What is the Meaning of “Democracy-Freedom”?

People tend to think that the term “democracy” means “people voting for things.”

In fact, in common usage, it doesn’t mean that. It means following a specific set of values, laid down by the elite. These values are often shifting, but they generally have to do with female dominance of society, racial mixing, and homosexuality. It also references a very specific economic order, based on public-private partnerships paid for through taxation, and a system of international banks interlocking with multinational corporations to squelch independent enterprise.

Following this, when they use the word “freedom,” they are referring to “democracy.”

It becomes a totally confusing mess, where no one understands what is actually being discussed. I think it is generally accepted that “freedom” is a good thing. However, what is freedom?

We have recently been told that India is not free, because they voted for a populist leader. We are also told that we are free, despite the fact we are locked in our houses and the government is now directly dictating all of our actions to us.

Belarus is one of the few countries that has refused to do a lockdown. In the middle of the lockdown last year, we were told that Belarus was not free, because they didn’t have enough democracy. However, they were allowed to open their businesses, to gather together in public, to go to church. That is to say: by any objective measure, when NATO countries were trying to overthrow the government of Belarus last year, they were attacking a country that was much more free than their own countries.

Whenever they talk about this democracy-freedom nonsense, you have to ask the key question:

What do people want to do that they are not allowed to do?

That is the bottom line here. All of the rest of this stuff ultimately amounts to gibberish that is not connected to “lived experience,” i.e., real life.

It needs to be noted that people’s freedom to do something is very often connected to taking away someone else’s freedom.

For example:

  • If: A homosexual has the freedom to dance around naked in the street
  • Then: A heterosexual father does not have the freedom to take his child outside and be assured he will not see a naked dancing homosexual

In that example, current democracy values dictate that it is more important for the homosexual to have the freedom to dance naked in the street than for the father to protect his children from seeing naked men. However, this dictate is based on nothing.

Consider:

  • How does a homosexual feel when he knows he will be arrested if he dances naked in the street?
  • How does a heterosexual feel when his son is exposed to a naked homosexual man?

Obviously, it’s impossible to quantify emotional states.

Related: Study Finds That Faggots Disgust People as Much as Maggots

When you remove the moral barriers to homosexuality, you would then have to quantify it thusly:

  • The joy the homosexual gets from dancing naked in public is proportional to the imposition a heterosexual gets seeing the homosexual dancing naked
  • Does allowing homosexuals to dance naked through the streets liberate more people than it imposes on?

Because homosexuals are relatively few, obviously more people are imposed upon than are liberated.
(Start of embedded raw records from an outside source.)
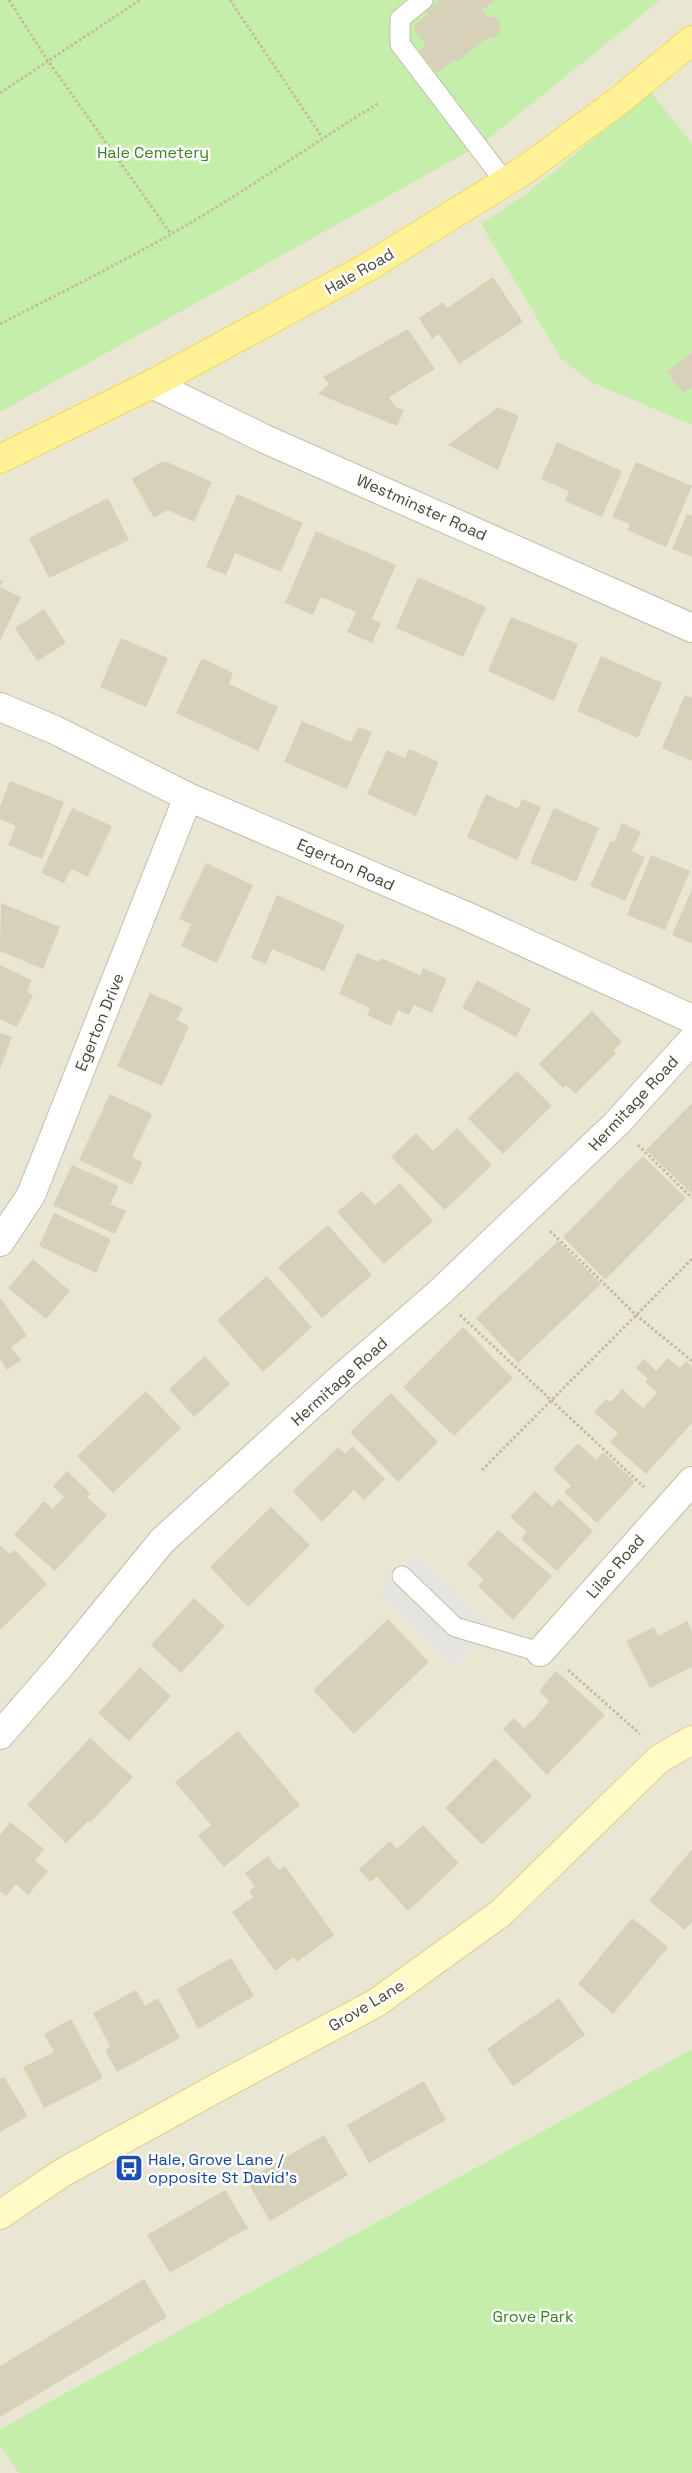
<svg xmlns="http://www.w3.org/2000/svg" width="692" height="2473" font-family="'Space Grotesk',sans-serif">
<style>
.residential{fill:#eae6d4}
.green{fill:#c5eeab}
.parking{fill:#e6e4df}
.building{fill:#d8d1ba}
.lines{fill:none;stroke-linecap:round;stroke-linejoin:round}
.lane-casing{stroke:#c2bda8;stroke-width:21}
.street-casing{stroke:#c2bda8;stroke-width:30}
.secondary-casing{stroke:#d9d291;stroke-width:30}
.primary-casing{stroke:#f1da58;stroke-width:30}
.path{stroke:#c5bc97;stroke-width:3;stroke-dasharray:2.5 2.5;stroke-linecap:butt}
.lane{stroke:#fff;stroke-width:19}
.street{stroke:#fff;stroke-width:28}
.secondary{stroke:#fffac6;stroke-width:28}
.primary{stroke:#fff195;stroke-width:28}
.labels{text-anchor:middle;stroke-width:5;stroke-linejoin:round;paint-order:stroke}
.park-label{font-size:16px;fill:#378221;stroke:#fff}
.street-label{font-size:16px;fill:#494435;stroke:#fff}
.transit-label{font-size:16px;fill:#164399;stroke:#fff;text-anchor:start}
</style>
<rect width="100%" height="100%" fill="#f5f3e6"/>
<path class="residential" d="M0 0H692V2049L0 2429Z
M0 2446 19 2473H0Z"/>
<path class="green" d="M0 0H660L482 144 0 412Z
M651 92 692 144V425L593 383 562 360 481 224 529 192Z
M692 2049V2473H19L0 2446V2429Z"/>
<path class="parking" d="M417 1554 493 1628 453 1669 378 1594Z"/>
<path class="building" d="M440 0H495L482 10 487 17H495L500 23 499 33 494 38 485 39 457 62 455 59 437 73 419 51 426 45 414 30 415 25 428 14 425 11Z
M493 277 523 322 459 364 439 334 432 339 419 318 443 302 447 308Z
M408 329 435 369 389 397 397 408 404 410 397 426 318 394 329 384 323 377Z
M692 352V387L683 393 667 372Z
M498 407 519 416 498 470 448 445Z
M557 442 622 471 602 517 565 501 569 491 541 479Z
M161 462H167L212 482 194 522 168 510 154 518 132 479Z
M636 462 692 486 666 547 627 530 630 524 612 517Z
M237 494 303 523 281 572 235 553 226 575 206 567Z
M108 498 129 540 49 578 29 538Z
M687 514 692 516V557L672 549Z
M316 531 396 565 372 619 381 623 372 643 347 632 356 612 321 597 313 615 285 603Z
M418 577 486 607 463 657 396 628Z
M0 580 3 581 0 587 21 597 0 641Z
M44 609 66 643 37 661 15 628Z
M511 617 578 644 554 701 488 671Z
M121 638 168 658 146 707 100 687Z
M601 656 662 683 638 738 577 711Z
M202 658 233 673 229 684 278 707 258 751 176 713Z
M685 695 692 698V761L662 748Z
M302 721 351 742 358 727 372 732 347 789 284 762Z
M409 749 439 762 416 816 367 794 387 750 405 758Z
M10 781 64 802 42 859 8 845 16 826 0 819V807Z
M486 794 518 809 522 799 541 807 517 860 467 837Z
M72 808 112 826 88 877 71 869 64 883 41 873Z
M554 808 599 828 576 882 530 863Z
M622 823 641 832 632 851 645 857 625 901 590 886 611 840 614 842Z
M651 855 690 871 665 930 627 915Z
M206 863 253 885 217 963 181 946 191 924 179 919Z
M692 889V944L672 935Z
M277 895 345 925 324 971 272 949 266 964 251 958Z
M1 903 60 927 43 969 0 951Z
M357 953 379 962 381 958 420 975 423 968 447 979 432 1013 414 1005 409 1015 398 1010 391 1026 367 1015 370 1008 339 994Z
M0 965 32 980 27 992 33 995 17 1027 0 1019Z
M477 980 531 1009 516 1037 462 1008Z
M150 993 183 1008 177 1020 189 1026 162 1086 117 1066Z
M592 1011 622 1042 614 1050 616 1053 575 1094 566 1085 563 1088 539 1064Z
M0 1033 12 1037 0 1069Z
M517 1071 552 1106 503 1154 468 1118Z
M110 1094 152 1114 132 1157 143 1162 132 1185 79 1160Z
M692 1103V1192L691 1193 646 1150Z
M457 1128 492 1165 445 1210 391 1157 416 1133 433 1151Z
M643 1156 686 1198 605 1280 563 1237Z
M72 1165 119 1186 110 1204 126 1211 115 1234 53 1205Z
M400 1183 433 1221 384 1264 337 1212 362 1191 375 1205Z
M54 1213 111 1239 96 1273 39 1246Z
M328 1225 372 1275 322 1318 278 1267Z
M558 1241 601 1284 518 1363 476 1318Z
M33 1259 70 1291 46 1319 8 1288Z
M267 1276 312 1327 263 1372 217 1320Z
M0 1297 27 1336 11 1347 21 1360 7 1370 0 1359Z
M463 1327 513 1378 454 1436 403 1387Z
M205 1356 230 1384 194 1417 169 1389Z
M668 1358 680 1368 686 1361 692 1366V1423L646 1474 610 1442 618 1433 594 1412 606 1399 611 1402 622 1389 643 1408 657 1393 645 1382 648 1379 636 1368 644 1359 656 1371Z
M146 1391 181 1428 113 1493 77 1456Z
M391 1393 438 1442 398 1482 350 1432Z
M578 1443 596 1460 603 1452 635 1482 597 1523 564 1492 571 1486 553 1469Z
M352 1446 385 1479 364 1500 354 1490 322 1522 293 1491 338 1447 345 1454Z
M67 1471 91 1494 87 1497 107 1515 55 1571 14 1535 44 1501 53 1509 64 1497 53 1486Z
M535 1491 552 1507 559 1499 593 1531 557 1571 521 1539 527 1532 510 1517Z
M271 1507 310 1545 248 1607 210 1567Z
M498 1530 552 1576 513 1620 478 1586 484 1580 467 1564Z
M0 1545 10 1554 15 1550 47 1584 0 1630Z
M194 1598 225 1626 181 1673 151 1645Z
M388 1619 429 1662 354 1734 313 1690Z
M687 1621 692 1631V1667L650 1688 626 1641 654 1627 658 1636Z
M140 1667 171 1696 129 1741 98 1713Z
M556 1671 605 1715 547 1775 503 1729 514 1718 524 1728 535 1718 549 1701 539 1691Z
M238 1731 300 1805 224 1867 198 1836 211 1825 175 1782Z
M90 1738 133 1777 90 1823 88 1821 66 1843 27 1805Z
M495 1758 532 1796 482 1845 445 1808Z
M10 1822 44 1849 35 1860 48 1871 28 1895 16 1884 6 1896 0 1891V1835Z
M423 1825 459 1863 408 1911 377 1877 370 1882 359 1869 390 1841 397 1849Z
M692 1849V1922L685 1930 649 1901Z
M268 1856 278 1870 285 1866 334 1935 297 1962 294 1957 275 1971 232 1912 253 1897 249 1891 255 1887 245 1873Z
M632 1918 668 1947 613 2014 578 1984Z
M231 1958 254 1996 198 2029 177 1989Z
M136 1990 145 2006 158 1998 180 2038 117 2072 105 2050 110 2047 93 2013Z
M559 1998 585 2035 513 2086 487 2049Z
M71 2019 103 2078 44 2108 23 2067 54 2052 44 2034Z
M4 2077 28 2116 0 2132V2079Z
M424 2081 446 2120 369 2163 347 2125Z
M324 2135 348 2175 270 2221 246 2180Z
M225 2190 248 2228 170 2273 147 2235Z
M144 2279 167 2317 0 2417V2366Z"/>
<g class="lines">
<defs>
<path id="lane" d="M423 0 400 19V44L505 182
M402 1576 455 1627 540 1652"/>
<path id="street" d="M152 384 265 439 692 628
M0 707 55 730 188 797 471 918 692 1019
M0 1242 31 1195 188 797
M540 1652 692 1481
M0 1735 60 1666 162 1541 342 1377 438 1294 617 1123 692 1040"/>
<path id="secondary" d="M0 2215 62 2173 222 2085 376 2003 501 1913 659 1759 692 1740"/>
<path id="primary" d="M0 459 152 384 368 267 526 169 620 100 692 40"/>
</defs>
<use href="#lane" class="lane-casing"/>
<use href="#street" class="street-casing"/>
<use href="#secondary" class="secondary-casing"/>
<use href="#primary" class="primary-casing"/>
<path class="path" d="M9 0 48 61 171 234
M230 0 322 137
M0 93 140 0
M0 324C74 286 149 249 220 205 273 172 325 136 379 103
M638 1145 692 1198
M550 1231 636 1315 692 1361
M460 1315 644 1487
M482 1470 692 1259
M568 1670 640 1734"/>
<use href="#lane" class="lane"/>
<use href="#street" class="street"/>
<use href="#secondary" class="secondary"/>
<use href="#primary" class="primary"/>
</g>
<defs>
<symbol id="bus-square" viewBox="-11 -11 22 22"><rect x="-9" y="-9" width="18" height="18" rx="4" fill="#1a4fb4" stroke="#fff"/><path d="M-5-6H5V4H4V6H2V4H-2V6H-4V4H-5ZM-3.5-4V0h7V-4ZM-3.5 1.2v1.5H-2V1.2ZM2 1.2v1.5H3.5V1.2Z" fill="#fff"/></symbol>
</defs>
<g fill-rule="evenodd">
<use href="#bus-square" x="113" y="2152" width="32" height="32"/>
</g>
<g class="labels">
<g class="park-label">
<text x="153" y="158">Hale Cemetery</text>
<text x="533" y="2322">Grove Park</text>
</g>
<g class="street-label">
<text transform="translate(359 271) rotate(-30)" y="6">Hale Road</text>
<text transform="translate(422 507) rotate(24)" y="6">Westminster Road</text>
<text transform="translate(346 864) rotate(24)" y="6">Egerton Road</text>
<text transform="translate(99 1022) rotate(-68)" y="6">Egerton Drive</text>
<text transform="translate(633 1103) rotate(-47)" y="6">Hermitage Road</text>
<text transform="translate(339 1381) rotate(-42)" y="6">Hermitage Road</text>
<text transform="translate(615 1566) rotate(-49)" y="6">Lilac Road</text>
<text transform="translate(366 2005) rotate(-31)" y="6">Grove Lane</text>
</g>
<g class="transit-label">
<text x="148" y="2165">Hale, Grove Lane /<tspan x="148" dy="18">opposite St David's</tspan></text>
</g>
</g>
</svg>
We can also consider the feminist freedom of “no fault” divorce:

  • Q: Do women get more joy from destroying families than the suffering they cause on their husbands and children?
  • A: Joy and suffering are not quantifiable, but there are more husbands and children than there are women

The same “freedom test” can be applied to the media claiming there is no freedom of speech in China, because you are not allowed to criticize the government – while our internet is totally censored, and people are banned from public speaking if they support Donald Trump.

This relates to the economic system associated with democracy. They claim that because their private monopolies are in charge of censorship, instead of the government directly, that it is not actually censorship.

But we ask:

  • Where are more people feeling as though they cannot say what they want to say: China or America?

Obviously, there are more people in America that support Donald Trump than there are people in China that are against the government. Therefore, China has more freedom of speech than America.

So, then there is the bottom line:

Does democracy increase general freedom?

The answer, obviously, is “no.”

However, the root problem is the arbitrary nature of democracy values:

  • “Homosexuality, feminism and mass immigration are more important than a stable social order” – why?
  • “Monopolistic corporations dominating the economy is better than free enterprise or communism” – why?

These are just totally random, baseless assertions. There is no underlying value system or philosophy of democracy. Democracy serves as a placeholder for not having a value system.

The word is intentionally vague, meaning that people put their own values onto it. You’ll find that both right and left are calling for “democracy.”

More questions:

  • Why is democracy better than Buddhist or Islamic theocracy, a defined system of order?
  • Why is democracy better than Stalinist communism, a defined system of order?
  • Why is democracy better than Hitlerian fascism, a defined system of order?

It is specifically better for our ruling class because there is no defined system of order.

It is so shapeless that you can say it’s morally wrong for police to arrest people for rioting and burning down cities, and also that it is morally right to send in the military to fight internet conspiracy theories.

Everything these people that run our countries say amounts to a lot of gibberish designed to cover up basic corruption.

All of this leads to the final question:

  • Is this current system of disorder sustainable?

Obviously, it isn’t.

And obviously, the people running the show understand that.

It is intended to collapse in on itself, and be replaced with something else.

The coronavirus hoax is the collapse. You are bearing witness to late stage democracy, and you are beginning to see a new order rising from the chaos.